Brano da leggere:
Il titolo che avete appena letto è, se volete, l’ennesimo meme (post sui social network fatto di parole e/o immagini per ironizzare su una situazione) che riprende la scena surreale andata in onda su Rete 4, nel programma È sempre Cartabianca di Bianca Berlinguer: dopo che Enzo Iacchetti ha evocato la morte e la fame di migliaia di bambini a Gaza, il rappresentante della federazione Amici d’Israele, Eyal Mizrahi, lo ha fatto andare su tutte le furie intimandogli: «Definisci bambino».
In questo pensiero libero tuttavia spostiamo il focus.
Non è possibile far calare così in fretta il silenzio sul suicidio di Paolo Mendico, 14 anni, di Santi Cosma e Damiano in provincia di Latina. Un episodio come questo solleva pesantissimi interrogativi sullo stato d’animo dei nostri giovanissimi, sulle sfide che affrontano ogni giorno, vivendo un presente assoluto, privo della prospettiva che acquisiranno crescendo, imparando la vita per lo più in un mondo virtuale, non normato e poco conosciuto dagli adulti, in cui la tecnologia permette molto, ma può anche essere devastante (per esempio nel caso di un video compromettente che nell’arco di pochi minuti può diventare virale).

Dati forniti:
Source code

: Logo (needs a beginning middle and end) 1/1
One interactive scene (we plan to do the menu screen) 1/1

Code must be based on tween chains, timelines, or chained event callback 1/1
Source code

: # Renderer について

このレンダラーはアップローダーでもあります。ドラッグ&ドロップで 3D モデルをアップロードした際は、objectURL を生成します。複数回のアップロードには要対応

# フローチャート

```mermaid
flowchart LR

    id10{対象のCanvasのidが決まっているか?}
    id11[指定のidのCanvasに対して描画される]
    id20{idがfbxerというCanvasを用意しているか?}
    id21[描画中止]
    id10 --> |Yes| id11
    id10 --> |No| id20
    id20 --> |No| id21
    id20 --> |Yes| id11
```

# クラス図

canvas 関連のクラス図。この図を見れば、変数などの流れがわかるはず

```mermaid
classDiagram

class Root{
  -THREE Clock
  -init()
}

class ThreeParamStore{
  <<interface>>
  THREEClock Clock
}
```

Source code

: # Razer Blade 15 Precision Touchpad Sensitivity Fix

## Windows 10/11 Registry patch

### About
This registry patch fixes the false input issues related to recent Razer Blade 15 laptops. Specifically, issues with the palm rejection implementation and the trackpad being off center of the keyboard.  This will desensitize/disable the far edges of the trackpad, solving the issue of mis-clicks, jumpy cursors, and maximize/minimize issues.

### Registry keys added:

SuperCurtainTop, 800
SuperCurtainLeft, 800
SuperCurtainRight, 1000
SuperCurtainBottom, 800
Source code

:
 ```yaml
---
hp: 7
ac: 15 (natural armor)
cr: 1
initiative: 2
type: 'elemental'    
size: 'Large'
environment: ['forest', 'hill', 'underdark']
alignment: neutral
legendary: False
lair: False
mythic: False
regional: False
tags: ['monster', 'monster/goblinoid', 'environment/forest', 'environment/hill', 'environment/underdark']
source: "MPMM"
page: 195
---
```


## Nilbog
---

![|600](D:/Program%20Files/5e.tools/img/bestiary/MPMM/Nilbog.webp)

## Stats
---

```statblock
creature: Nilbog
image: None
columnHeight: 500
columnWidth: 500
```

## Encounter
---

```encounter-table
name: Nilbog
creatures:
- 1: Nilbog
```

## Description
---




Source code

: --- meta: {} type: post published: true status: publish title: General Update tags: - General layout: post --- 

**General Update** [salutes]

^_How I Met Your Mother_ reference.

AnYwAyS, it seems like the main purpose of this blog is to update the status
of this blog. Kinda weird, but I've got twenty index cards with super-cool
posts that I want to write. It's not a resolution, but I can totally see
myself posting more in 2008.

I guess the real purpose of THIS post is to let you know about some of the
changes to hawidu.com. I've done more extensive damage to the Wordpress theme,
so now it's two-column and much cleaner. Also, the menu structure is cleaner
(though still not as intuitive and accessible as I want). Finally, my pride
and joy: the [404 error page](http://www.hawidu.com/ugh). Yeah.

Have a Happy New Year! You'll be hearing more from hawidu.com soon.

Esercizi da svolgere:
A – Restituisci il tratto del brano che va da "In questo pensiero" fino a "può diventare virale).".
B – Secondo il brano, quanti anni aveva Paolo Mendico?
C – Riscrivi in forma più breve il paragrafo del brano che comincia con "Non è possibile far calare", mantenendone i fatti principali.
Per rispondere serve soltanto il brano.

Soluzioni in ordine:
A –
In questo pensiero libero tuttavia spostiamo il focus.
Non è possibile far calare così in fretta il silenzio sul suicidio di Paolo Mendico, 14 anni, di Santi Cosma e Damiano in provincia di Latina. Un episodio come questo solleva pesantissimi interrogativi sullo stato d’animo dei nostri giovanissimi, sulle sfide che affrontano ogni giorno, vivendo un presente assoluto, privo della prospettiva che acquisiranno crescendo, imparando la vita per lo più in un mondo virtuale, non normato e poco conosciuto dagli adulti, in cui la tecnologia permette molto, ma può anche essere devastante (per esempio nel caso di un video compromettente che nell’arco di pochi minuti può diventare virale).

B – 14 anni.

C – Non si può lasciare che cali subito il silenzio sul suicidio di Paolo Mendico, quattordicenne di Santi Cosma e Damiano, in provincia di Latina. Il caso pone domande gravissime sullo stato d'animo dei giovanissimi e sulle sfide che affrontano ogni giorno. Vivono in un presente assoluto, senza la prospettiva che acquisiranno crescendo. Imparano la vita soprattutto in un mondo virtuale senza regole e poco conosciuto dagli adulti. Lì la tecnologia può essere devastante, come nel caso di un video compromettente che diventa virale in pochi minuti.